Tuesday, May 23, 2006

Diva Suffers a Crisis in Dogly Confidence, or Why I'm Tired Today

I've written before about the ball of canine assholitude that is Diva Dog. Consistent with her other annoying habits, Diva will occasionally awake from a dead sleep at, say, 2:30 a.m., and run at an imaginary something, barking the entire time. I know this because Diva sleeps under my bed. So I can hear her.

Ordinarily, this sort of thing can be cured by flinging a pillow at her and asking her to kindly shut the hell up. Then she wakes up and realizes she is charging not the cat or squirrel of her dreams, but rather our other dog, who is so used to this drill that she now sleeps through it entirely. Whereupon Diva slinks back under the bed, plops down and immediately falls back to sleep.

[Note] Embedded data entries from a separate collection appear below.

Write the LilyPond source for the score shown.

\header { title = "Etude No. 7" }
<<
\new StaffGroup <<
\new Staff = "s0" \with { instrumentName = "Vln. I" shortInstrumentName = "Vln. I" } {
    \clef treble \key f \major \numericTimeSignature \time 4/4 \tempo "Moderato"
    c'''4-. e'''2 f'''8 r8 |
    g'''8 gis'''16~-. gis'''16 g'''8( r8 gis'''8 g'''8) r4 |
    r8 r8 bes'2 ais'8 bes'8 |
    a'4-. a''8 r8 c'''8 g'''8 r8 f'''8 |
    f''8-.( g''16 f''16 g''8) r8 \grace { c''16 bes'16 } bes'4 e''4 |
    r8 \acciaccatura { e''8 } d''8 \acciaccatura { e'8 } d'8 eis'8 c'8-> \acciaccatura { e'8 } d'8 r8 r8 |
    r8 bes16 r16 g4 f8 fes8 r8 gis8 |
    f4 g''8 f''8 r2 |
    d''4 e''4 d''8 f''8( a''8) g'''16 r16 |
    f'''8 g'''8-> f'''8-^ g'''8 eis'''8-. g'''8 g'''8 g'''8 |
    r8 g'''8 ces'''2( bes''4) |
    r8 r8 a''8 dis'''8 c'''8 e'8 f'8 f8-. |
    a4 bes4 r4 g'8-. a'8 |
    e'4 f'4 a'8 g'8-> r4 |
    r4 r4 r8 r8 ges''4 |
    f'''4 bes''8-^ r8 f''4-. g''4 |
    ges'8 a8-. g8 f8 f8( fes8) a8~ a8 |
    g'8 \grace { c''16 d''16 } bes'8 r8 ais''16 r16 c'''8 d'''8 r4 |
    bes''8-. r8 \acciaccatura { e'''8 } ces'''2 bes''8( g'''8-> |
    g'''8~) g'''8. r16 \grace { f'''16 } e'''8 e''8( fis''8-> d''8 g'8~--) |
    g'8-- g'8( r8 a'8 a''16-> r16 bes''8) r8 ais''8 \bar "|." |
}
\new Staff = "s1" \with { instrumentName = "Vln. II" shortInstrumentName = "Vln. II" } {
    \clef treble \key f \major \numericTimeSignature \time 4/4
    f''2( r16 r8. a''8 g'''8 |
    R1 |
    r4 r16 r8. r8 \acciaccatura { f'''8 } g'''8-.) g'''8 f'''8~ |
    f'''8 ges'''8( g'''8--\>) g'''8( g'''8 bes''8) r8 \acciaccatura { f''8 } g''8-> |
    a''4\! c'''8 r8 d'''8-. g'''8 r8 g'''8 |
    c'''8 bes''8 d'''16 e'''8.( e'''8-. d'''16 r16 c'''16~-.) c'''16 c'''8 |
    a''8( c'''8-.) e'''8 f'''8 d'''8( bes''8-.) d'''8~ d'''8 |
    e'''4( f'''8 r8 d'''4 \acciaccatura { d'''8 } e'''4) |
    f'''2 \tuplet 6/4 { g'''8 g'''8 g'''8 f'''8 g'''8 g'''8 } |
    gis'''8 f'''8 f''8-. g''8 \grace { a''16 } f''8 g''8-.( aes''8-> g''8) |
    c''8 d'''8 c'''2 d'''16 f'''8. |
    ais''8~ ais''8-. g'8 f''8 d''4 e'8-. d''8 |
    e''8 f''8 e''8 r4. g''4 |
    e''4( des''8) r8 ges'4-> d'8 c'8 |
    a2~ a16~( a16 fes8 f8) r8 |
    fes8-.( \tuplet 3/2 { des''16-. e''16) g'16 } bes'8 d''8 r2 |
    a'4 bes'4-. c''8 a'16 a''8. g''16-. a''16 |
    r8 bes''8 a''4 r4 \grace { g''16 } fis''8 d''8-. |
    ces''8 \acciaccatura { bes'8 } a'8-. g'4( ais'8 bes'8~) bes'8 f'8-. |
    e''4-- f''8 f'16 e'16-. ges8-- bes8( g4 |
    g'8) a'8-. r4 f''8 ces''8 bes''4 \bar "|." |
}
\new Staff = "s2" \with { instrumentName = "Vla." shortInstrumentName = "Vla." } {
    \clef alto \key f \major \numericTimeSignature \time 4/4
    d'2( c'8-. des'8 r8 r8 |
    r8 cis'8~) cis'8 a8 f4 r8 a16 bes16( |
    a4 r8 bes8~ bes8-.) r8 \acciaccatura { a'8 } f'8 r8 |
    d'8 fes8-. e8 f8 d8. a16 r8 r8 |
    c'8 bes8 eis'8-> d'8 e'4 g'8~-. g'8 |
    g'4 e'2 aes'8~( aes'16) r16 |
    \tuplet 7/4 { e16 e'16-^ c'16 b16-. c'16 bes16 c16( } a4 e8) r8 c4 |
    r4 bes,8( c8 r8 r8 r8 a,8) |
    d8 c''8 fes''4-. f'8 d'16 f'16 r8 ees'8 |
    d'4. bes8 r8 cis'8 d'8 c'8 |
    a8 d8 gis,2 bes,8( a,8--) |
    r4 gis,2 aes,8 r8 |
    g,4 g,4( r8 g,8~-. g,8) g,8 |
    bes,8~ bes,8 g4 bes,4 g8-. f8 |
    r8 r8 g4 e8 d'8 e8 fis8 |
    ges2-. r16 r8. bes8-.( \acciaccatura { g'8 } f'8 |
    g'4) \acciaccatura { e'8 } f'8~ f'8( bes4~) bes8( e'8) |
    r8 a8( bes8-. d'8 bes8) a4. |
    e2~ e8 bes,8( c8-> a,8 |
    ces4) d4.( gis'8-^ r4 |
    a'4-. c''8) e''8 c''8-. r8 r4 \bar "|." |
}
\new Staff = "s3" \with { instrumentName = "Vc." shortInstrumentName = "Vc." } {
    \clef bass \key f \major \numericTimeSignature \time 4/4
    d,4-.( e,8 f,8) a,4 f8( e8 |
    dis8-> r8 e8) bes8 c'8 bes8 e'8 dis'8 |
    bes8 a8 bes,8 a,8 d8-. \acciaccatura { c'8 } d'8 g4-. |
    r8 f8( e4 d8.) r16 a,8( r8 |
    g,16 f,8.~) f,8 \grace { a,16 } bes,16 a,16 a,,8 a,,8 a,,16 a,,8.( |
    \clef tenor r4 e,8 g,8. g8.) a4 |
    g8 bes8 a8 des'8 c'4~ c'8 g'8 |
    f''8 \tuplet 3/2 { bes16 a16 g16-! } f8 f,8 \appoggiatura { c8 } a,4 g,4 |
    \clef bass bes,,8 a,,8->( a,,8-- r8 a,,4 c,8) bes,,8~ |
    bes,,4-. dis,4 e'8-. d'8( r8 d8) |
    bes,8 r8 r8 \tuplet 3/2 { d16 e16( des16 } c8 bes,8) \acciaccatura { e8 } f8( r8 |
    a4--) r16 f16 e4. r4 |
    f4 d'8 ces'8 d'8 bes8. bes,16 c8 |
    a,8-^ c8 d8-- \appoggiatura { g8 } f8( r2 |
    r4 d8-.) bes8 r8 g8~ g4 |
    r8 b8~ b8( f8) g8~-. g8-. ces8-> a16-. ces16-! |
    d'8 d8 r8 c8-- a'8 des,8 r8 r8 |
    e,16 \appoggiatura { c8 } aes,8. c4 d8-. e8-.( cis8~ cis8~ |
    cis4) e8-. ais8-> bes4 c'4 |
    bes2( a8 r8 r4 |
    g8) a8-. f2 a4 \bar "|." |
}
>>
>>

Except last night. Shortly after midnight, there abruptly arose such a din of houndly screeching that we both sat upright in bed (just like they do on TV when someone wakes up from a bad dream, sweating and breathing hard, even though most people never really do that).

The pillow was duly hurled, and the order to cease and desist issued, but to no avail. From the fog of sleep, we vaguely discerned that she was attacking the sliding glass door that goes out onto our deck from our second-story bedroom. And she was attacking it good. She was beating the crap out of that door.

Once we got up and flipped on the outside light, the source of her angst was revealed -- two fat raccoons peering inquisitively into our bedroom. (Perverts.) Our guests sat there the entire time, completely unfazed by Diva's howling, other than sporting the most grievously offended expressions on their faces, as if to say, "Jeez, who pissed in her bathwater?"

It took both of us to physically pry Diva off the door. I held her while my sleep-addled husband cracked the door and asked the raccoons to please get the fuck off our deck. His voice through the cracked door succeeded where Diva's hissy fit failed, and the visitors scampered hastily down the stairs.

Still, Diva barked and writhed and, when she realized I wasn't going to release her, emitted a kind of grieved, high-pitched whine. She wanted those raccoons so badly. She'd encountered an opponent she was unable to intimidate, and this was intolerable. That the raccoons had maintained an almost Zen-like calm in the face of her assault seems to have unsettled her deeply.